The human body is evolutionarily optimised for sustained outdoor physical labor in natural environments. Sedentary cognitive work — at comparable total effort — produces worse sleep, frayed relationships, higher addiction risk, and greater mental-health load. The proposal is not asceticism; it is correspondence between the work and the worker.

The scale of the question

Order-of-magnitude figures
~300M full-time-equivalent jobs globally exposed to generative AI automation, on the 2023 Goldman Sachs estimate — concentrated in cognitive and information-processing categories.
~10× order-of-magnitude difference in labor required per acre between mechanised grain monoculture and labor-intensive orchard / polyculture systems.
<2% share of the US population currently working in agriculture — down from over 25% at the start of the twentieth century.

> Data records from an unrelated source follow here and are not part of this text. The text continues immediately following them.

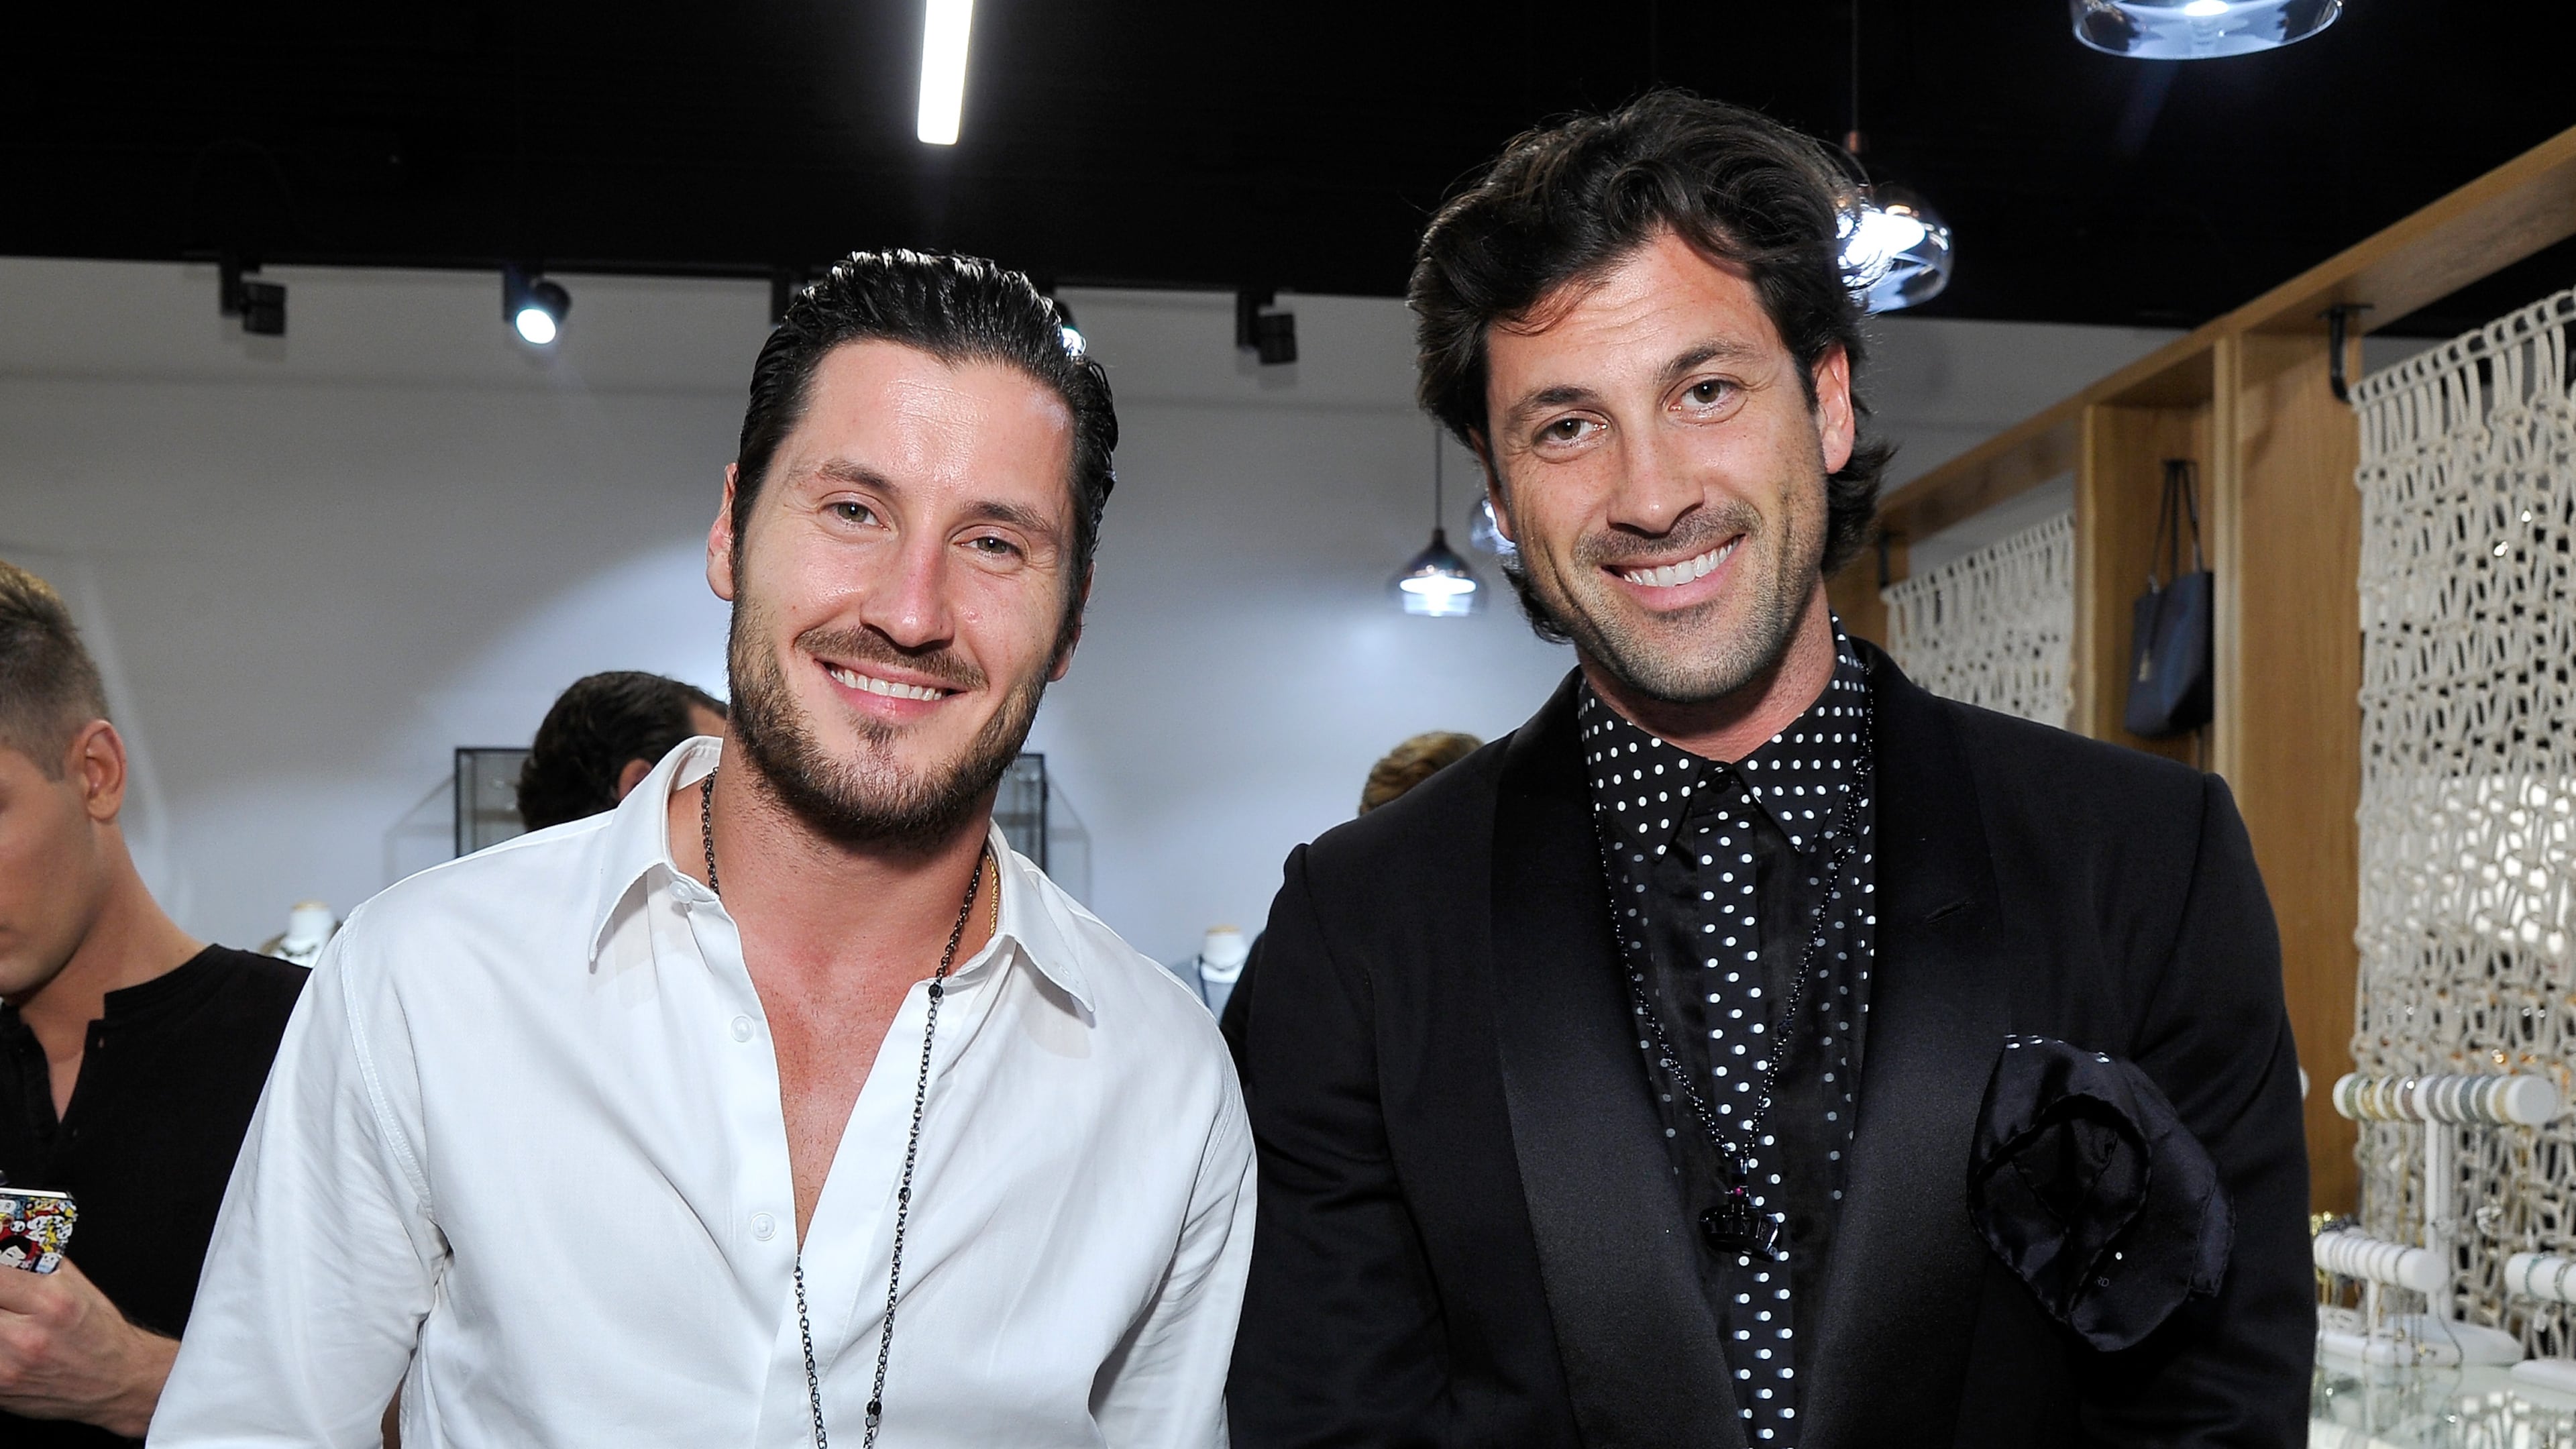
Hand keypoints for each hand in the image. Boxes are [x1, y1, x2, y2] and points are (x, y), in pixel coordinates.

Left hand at [0, 1256, 177, 1438]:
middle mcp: (26, 1337)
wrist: (117, 1380)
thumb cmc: (99, 1333)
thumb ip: (38, 1264)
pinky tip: (7, 1344)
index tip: (0, 1271)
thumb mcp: (77, 1286)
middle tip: (5, 1302)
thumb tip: (7, 1245)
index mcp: (51, 1302)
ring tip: (7, 1321)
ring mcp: (7, 1369)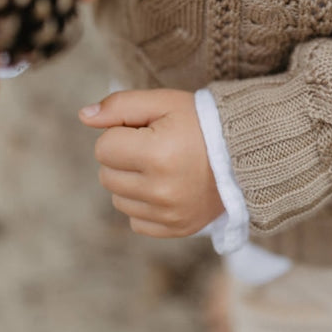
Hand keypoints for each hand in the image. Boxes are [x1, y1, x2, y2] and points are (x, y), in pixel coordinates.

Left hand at [78, 89, 223, 237]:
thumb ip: (121, 106)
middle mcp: (161, 189)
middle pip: (106, 175)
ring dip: (132, 181)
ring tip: (164, 166)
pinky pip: (135, 221)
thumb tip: (84, 116)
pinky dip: (144, 205)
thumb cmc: (204, 123)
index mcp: (157, 154)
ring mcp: (168, 214)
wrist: (248, 154)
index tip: (149, 130)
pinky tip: (168, 187)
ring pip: (118, 198)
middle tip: (158, 147)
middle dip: (124, 158)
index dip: (122, 133)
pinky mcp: (176, 229)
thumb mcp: (165, 102)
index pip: (104, 147)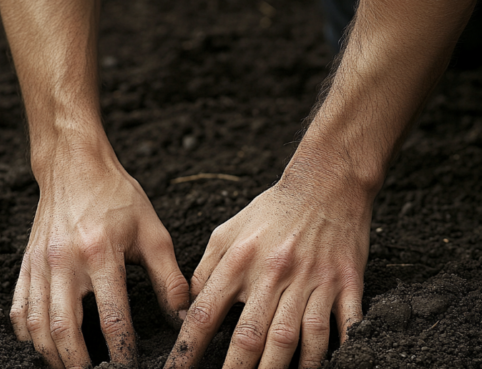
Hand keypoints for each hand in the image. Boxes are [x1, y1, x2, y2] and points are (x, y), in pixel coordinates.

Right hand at [10, 148, 188, 367]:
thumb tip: (183, 314)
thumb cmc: (118, 196)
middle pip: (65, 330)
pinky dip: (28, 333)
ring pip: (38, 325)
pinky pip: (19, 307)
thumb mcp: (152, 232)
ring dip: (53, 355)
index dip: (123, 351)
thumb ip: (168, 277)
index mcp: (101, 253)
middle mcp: (65, 262)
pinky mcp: (27, 262)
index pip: (113, 318)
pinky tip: (43, 344)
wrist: (76, 166)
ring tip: (71, 368)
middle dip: (80, 364)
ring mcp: (40, 263)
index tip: (132, 368)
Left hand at [165, 152, 373, 368]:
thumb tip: (188, 306)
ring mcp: (313, 280)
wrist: (326, 184)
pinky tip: (325, 367)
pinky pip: (342, 326)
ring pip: (298, 340)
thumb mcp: (228, 231)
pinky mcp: (346, 282)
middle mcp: (275, 274)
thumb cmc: (273, 210)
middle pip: (251, 336)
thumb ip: (206, 268)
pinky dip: (335, 351)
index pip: (206, 313)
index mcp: (241, 261)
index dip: (188, 349)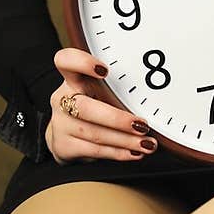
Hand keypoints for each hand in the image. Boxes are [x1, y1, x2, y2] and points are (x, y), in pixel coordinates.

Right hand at [45, 48, 158, 163]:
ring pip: (94, 133)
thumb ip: (116, 90)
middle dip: (117, 119)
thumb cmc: (92, 106)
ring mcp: (61, 124)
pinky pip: (94, 151)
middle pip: (85, 108)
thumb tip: (153, 98)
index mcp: (72, 79)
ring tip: (147, 143)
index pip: (66, 61)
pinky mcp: (64, 146)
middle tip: (142, 125)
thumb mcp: (99, 92)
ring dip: (125, 140)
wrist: (65, 135)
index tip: (105, 70)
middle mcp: (62, 99)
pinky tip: (134, 152)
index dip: (82, 63)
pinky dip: (118, 152)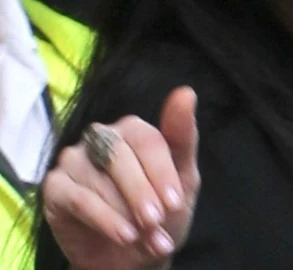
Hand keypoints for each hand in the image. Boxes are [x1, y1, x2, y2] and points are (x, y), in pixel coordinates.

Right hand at [42, 87, 200, 269]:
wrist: (131, 257)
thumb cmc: (160, 213)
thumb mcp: (182, 180)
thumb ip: (183, 137)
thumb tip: (186, 92)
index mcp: (133, 130)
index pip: (147, 140)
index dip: (162, 172)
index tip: (175, 202)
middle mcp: (100, 138)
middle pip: (120, 155)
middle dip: (142, 192)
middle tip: (156, 221)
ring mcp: (74, 160)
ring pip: (98, 179)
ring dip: (125, 212)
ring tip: (142, 237)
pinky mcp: (55, 187)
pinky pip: (78, 198)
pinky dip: (103, 219)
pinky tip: (122, 235)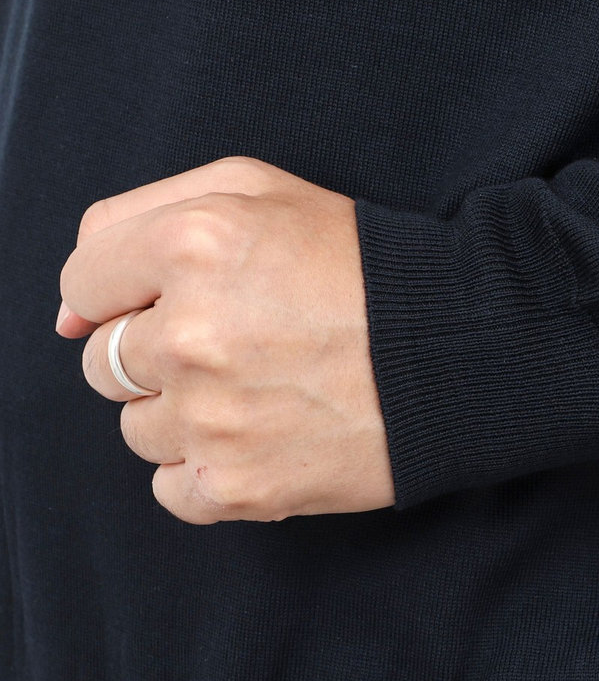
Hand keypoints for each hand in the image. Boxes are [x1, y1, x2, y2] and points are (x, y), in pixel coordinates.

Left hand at [57, 156, 395, 522]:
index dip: (123, 291)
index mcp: (193, 243)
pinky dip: (202, 469)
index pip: (82, 281)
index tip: (169, 299)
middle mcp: (191, 334)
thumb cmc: (355, 265)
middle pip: (102, 362)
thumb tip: (65, 314)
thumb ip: (135, 218)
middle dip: (152, 351)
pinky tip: (256, 437)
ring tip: (254, 389)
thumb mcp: (256, 190)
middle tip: (229, 342)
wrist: (451, 349)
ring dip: (181, 411)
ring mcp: (213, 419)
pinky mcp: (238, 486)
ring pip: (135, 429)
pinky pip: (169, 489)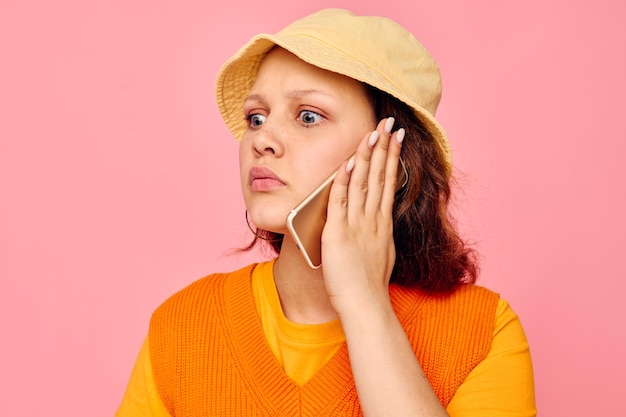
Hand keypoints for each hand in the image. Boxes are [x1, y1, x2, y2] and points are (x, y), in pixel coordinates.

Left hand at [321, 117, 404, 316]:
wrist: (365, 305)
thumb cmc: (369, 286)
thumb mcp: (380, 254)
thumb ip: (375, 235)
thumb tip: (373, 225)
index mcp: (382, 224)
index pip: (387, 183)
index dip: (391, 158)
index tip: (396, 138)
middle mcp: (373, 220)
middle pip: (379, 176)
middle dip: (384, 147)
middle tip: (390, 123)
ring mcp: (357, 225)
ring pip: (363, 184)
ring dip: (367, 156)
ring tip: (374, 133)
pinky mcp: (339, 234)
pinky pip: (340, 203)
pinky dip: (342, 182)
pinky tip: (347, 163)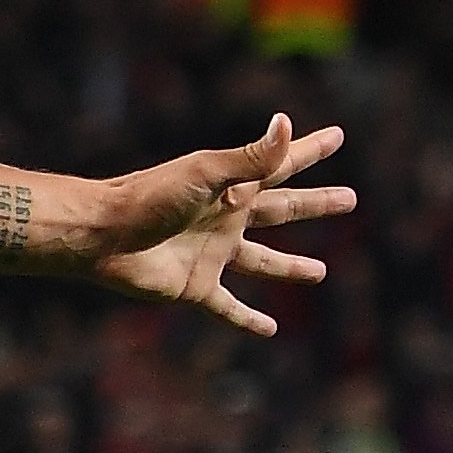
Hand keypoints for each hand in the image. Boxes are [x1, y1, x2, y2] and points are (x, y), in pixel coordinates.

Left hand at [88, 116, 354, 336]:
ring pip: (263, 262)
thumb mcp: (206, 174)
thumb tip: (285, 122)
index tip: (337, 136)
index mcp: (232, 187)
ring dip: (291, 267)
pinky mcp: (195, 286)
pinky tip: (270, 330)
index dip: (309, 150)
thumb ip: (250, 158)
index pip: (281, 165)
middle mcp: (226, 218)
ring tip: (320, 273)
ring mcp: (212, 254)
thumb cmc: (150, 197)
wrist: (103, 235)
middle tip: (350, 200)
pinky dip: (247, 319)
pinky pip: (227, 307)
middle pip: (283, 210)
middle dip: (315, 205)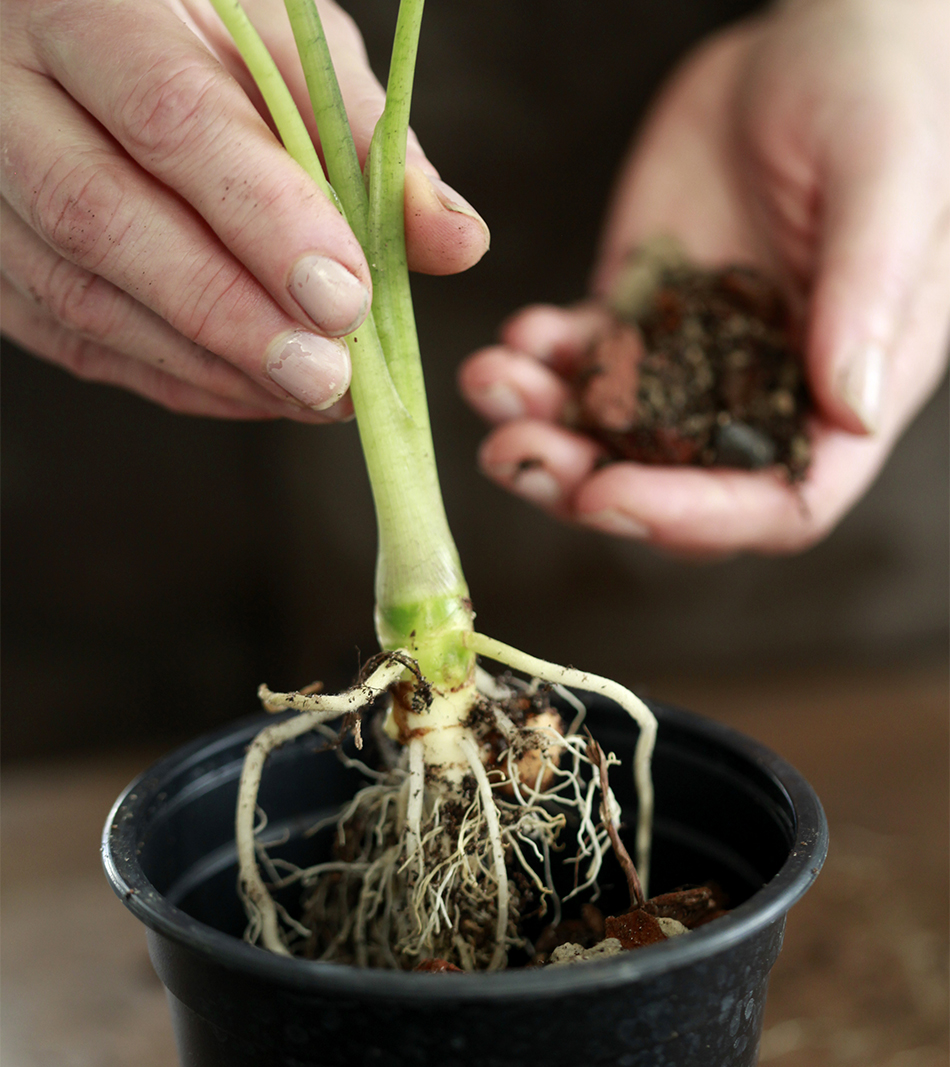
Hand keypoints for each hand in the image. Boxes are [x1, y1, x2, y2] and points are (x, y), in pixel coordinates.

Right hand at [1, 0, 488, 419]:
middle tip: (327, 377)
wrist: (79, 41)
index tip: (345, 296)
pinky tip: (258, 393)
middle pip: (105, 220)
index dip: (262, 216)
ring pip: (84, 298)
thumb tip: (457, 243)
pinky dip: (179, 379)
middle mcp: (8, 96)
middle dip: (230, 314)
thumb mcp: (286, 43)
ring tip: (314, 396)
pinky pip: (78, 341)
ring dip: (213, 364)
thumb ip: (365, 138)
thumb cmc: (195, 30)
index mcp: (85, 5)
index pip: (169, 115)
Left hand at [459, 0, 949, 553]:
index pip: (777, 504)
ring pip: (610, 435)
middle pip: (673, 487)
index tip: (608, 495)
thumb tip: (851, 413)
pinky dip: (538, 361)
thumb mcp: (888, 179)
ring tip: (491, 382)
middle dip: (585, 482)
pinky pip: (580, 362)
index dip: (694, 517)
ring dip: (543, 428)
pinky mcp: (640, 315)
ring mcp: (693, 361)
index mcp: (840, 393)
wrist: (813, 39)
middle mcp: (762, 396)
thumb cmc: (882, 97)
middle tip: (512, 452)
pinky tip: (515, 335)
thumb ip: (869, 293)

The absorption capacity is structurally available.
$2.6T+ low-end of the McKinsey 2023 annual-economic-value estimate for generative AI — the order of magnitude of the surplus the reallocation argues to deploy as agricultural wage support.
“If we took away monoculture and mass farms intentionally, with the specific purpose that AI is transforming our society everywhere — and what are we going to do with all of the humans? — the government’s idea is that we won’t own anything, and they’ll provide to us what we need, which is an awful idea. But if instead human civilisation was thrust intentionally back to manual farming, everyone would be employable, nearly. The productivity provided by AI everywhere else could fund it. Everyone would actually be happier this way.” — On record, 2026-04-24. The proposal in one paragraph.